When the qualifying event is the covered employee’s termination of employment or a reduction in hours of employment, the employee is entitled to 18 months of coverage. However, if the qualifying event is termination of employment or reduction of the employee’s hours AND the employee became entitled to Medicare less than 18 months before the qualifying event, COBRA coverage for a spouse and dependents can last for 36 months after the time the employee is eligible for Medicare. For certain other qualifying events, coverage must be provided for the maximum 36-month period.
Finally, if a qualified beneficiary is disabled and meets certain other requirements, qualified beneficiary receiving continuation coverage may be entitled to coverage for 29 months.
Reminder: A departing employee is not required to adopt continued health insurance coverage under COBRA. Investigate the possibilities for your situation.
A Star Is Born
Is someone in your family trying to make it in show biz or other performing arts?
Under a special exception in the tax law, that person may deduct qualified expenses if they—
- Perform services in the performing arts as an employee for at least two employers.
- Receive at least $200 each from any two of these employers.
- Have performing arts business expenses above 10% of the gross income from those activities.
- Have an adjusted gross income (AGI) of $16,000 or less before deducting the business expenses.
Also, if the individual is married, they must file a joint tax return.
Facts and Figures
Timely points of particular interest
Filing Deadlines—The April 15 filing deadline for 2023 returns has passed. However, U.S. citizens residing abroad have until June 17, 2024, to file their returns, including those with dual citizenship. Also, if you applied for an extension on your 2023 return, you have until October 15, 2024, to file (although a good faith estimate of your tax liability had to be paid by April 15).

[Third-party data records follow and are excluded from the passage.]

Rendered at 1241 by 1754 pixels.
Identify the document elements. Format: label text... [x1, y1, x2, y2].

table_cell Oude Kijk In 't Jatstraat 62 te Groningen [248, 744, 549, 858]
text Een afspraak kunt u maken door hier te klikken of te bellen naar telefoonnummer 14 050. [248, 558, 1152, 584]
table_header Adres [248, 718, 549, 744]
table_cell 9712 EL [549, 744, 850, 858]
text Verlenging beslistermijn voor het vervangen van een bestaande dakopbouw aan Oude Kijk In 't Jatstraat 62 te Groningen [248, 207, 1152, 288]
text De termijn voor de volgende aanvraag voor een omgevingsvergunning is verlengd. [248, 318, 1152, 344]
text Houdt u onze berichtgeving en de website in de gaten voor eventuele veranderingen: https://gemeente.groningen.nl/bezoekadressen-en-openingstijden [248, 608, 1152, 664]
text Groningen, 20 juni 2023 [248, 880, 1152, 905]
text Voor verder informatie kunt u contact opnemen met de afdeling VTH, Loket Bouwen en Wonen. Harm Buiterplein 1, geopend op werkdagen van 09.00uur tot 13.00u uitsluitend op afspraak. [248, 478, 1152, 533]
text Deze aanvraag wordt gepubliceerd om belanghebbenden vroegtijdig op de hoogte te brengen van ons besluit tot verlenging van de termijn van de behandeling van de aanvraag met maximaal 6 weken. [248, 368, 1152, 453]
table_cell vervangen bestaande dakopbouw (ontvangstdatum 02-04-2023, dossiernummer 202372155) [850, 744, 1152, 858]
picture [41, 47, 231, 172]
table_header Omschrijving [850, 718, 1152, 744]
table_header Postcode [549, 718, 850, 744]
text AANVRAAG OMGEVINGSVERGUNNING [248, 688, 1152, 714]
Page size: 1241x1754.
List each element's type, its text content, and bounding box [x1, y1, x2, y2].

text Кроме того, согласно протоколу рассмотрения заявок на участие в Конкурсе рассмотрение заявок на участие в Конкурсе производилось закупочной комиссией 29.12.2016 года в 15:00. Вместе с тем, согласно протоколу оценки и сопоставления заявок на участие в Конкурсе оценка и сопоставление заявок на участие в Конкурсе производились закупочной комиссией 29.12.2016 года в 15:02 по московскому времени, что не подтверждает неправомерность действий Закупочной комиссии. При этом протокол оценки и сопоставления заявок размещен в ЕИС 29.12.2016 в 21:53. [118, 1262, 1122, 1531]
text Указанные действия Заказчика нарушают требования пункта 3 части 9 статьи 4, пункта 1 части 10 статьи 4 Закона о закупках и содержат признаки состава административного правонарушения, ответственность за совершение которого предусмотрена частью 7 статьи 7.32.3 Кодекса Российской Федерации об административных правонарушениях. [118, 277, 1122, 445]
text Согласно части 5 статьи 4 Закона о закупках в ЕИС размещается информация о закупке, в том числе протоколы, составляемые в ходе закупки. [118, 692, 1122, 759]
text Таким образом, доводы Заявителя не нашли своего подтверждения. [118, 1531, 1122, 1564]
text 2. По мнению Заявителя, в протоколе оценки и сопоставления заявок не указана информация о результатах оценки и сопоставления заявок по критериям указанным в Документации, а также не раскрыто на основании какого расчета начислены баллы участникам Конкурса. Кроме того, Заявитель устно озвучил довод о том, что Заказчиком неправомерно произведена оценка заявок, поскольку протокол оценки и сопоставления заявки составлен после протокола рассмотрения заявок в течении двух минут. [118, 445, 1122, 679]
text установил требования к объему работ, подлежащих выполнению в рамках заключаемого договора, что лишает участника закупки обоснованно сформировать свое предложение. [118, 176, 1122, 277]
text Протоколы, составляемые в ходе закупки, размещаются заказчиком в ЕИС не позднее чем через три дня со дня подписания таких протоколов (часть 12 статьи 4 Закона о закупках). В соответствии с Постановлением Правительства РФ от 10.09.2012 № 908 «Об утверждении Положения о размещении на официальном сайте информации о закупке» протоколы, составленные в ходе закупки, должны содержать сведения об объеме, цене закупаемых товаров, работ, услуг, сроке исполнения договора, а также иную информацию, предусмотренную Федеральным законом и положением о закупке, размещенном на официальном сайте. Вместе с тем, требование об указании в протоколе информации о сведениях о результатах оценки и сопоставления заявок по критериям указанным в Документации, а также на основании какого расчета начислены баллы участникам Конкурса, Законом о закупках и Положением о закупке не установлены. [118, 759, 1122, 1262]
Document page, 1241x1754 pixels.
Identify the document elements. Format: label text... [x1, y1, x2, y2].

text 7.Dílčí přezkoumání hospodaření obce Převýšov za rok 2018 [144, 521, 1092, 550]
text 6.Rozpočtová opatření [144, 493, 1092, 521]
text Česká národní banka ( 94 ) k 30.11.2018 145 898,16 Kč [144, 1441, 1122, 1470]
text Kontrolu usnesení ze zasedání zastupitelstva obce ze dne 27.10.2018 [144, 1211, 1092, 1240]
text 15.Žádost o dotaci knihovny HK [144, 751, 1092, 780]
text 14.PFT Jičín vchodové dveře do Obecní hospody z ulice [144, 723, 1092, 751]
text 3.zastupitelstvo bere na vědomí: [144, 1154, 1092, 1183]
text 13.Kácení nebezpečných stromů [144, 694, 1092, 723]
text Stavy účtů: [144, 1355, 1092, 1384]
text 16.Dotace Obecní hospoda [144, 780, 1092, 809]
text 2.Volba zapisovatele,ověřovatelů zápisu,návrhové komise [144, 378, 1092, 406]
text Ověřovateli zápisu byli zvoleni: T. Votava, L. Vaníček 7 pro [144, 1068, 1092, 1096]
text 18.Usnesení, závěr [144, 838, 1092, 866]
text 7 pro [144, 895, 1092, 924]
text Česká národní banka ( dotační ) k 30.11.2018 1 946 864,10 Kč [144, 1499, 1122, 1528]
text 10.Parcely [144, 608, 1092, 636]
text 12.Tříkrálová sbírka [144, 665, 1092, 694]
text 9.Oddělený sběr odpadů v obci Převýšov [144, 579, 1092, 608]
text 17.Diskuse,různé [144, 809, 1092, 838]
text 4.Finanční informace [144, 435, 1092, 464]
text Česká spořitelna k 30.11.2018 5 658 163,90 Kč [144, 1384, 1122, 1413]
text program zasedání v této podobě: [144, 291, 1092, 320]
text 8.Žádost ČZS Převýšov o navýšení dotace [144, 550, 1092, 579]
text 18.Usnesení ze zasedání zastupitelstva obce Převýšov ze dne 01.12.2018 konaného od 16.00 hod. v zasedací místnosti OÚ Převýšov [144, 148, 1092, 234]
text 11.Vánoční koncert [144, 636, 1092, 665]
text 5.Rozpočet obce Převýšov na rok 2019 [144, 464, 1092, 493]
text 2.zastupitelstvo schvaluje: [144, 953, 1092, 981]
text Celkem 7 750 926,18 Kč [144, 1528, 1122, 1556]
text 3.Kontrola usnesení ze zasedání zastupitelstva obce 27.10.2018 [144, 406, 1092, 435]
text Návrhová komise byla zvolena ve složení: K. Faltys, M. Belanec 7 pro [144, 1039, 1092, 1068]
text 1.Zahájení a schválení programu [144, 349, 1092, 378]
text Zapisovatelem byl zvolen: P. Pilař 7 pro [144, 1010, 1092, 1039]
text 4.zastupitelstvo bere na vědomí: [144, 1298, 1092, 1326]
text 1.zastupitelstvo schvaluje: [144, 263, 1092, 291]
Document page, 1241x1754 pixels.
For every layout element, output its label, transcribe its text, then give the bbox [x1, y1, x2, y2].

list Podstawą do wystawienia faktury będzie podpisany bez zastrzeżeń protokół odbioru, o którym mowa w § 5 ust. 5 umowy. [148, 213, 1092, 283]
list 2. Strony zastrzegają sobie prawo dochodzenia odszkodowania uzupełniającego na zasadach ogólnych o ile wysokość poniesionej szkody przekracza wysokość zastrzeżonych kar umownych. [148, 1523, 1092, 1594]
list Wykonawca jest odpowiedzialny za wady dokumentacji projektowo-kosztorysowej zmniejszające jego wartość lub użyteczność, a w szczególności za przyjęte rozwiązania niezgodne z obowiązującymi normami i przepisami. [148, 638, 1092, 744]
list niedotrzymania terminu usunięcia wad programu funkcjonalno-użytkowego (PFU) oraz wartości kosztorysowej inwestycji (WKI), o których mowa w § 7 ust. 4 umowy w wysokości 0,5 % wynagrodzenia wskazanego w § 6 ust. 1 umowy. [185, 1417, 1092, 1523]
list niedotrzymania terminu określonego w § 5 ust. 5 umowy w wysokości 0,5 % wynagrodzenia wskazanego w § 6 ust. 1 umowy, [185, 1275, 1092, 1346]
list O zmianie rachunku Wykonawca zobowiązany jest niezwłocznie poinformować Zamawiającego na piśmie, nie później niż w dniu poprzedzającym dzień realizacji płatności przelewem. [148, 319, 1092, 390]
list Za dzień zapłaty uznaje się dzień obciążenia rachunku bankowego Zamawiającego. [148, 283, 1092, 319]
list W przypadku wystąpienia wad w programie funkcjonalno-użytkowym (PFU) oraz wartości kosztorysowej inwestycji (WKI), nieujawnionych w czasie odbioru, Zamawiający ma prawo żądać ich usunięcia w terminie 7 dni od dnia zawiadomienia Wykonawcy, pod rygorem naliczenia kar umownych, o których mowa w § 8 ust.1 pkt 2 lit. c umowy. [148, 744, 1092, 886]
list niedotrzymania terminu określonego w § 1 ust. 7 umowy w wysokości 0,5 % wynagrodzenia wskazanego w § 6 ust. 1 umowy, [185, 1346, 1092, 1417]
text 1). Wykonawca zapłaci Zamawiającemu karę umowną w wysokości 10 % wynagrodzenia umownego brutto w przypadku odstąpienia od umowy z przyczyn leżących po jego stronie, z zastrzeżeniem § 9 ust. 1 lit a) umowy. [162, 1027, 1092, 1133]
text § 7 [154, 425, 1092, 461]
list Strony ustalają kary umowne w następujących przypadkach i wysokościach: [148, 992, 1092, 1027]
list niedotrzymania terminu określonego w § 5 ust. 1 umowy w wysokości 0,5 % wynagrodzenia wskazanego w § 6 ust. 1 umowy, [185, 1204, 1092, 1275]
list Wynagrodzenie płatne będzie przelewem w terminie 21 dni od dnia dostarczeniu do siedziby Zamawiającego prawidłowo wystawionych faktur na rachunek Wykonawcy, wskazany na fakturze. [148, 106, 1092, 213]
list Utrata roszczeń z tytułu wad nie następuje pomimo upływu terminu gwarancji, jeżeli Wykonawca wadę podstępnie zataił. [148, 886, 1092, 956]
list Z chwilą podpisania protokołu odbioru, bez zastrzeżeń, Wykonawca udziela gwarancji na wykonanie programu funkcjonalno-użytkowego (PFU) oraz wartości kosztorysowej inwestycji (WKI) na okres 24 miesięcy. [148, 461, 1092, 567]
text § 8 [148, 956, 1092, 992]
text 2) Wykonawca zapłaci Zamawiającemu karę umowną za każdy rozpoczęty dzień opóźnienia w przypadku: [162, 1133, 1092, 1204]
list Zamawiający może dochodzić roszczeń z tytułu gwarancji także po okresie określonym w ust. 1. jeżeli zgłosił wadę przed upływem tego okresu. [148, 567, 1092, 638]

Mail Call—The IRS is going after some tax-evasive heavy hitters. It recently announced that it has sent out warning notices to taxpayers with incomes above $400,000 who have not filed a federal income tax return since 2017. The IRS used W-2s, 1099s and other third-party reporting forms to compile the list of offenders. The agency has estimated that more than 125,000 taxpayers will receive these notices in the mail.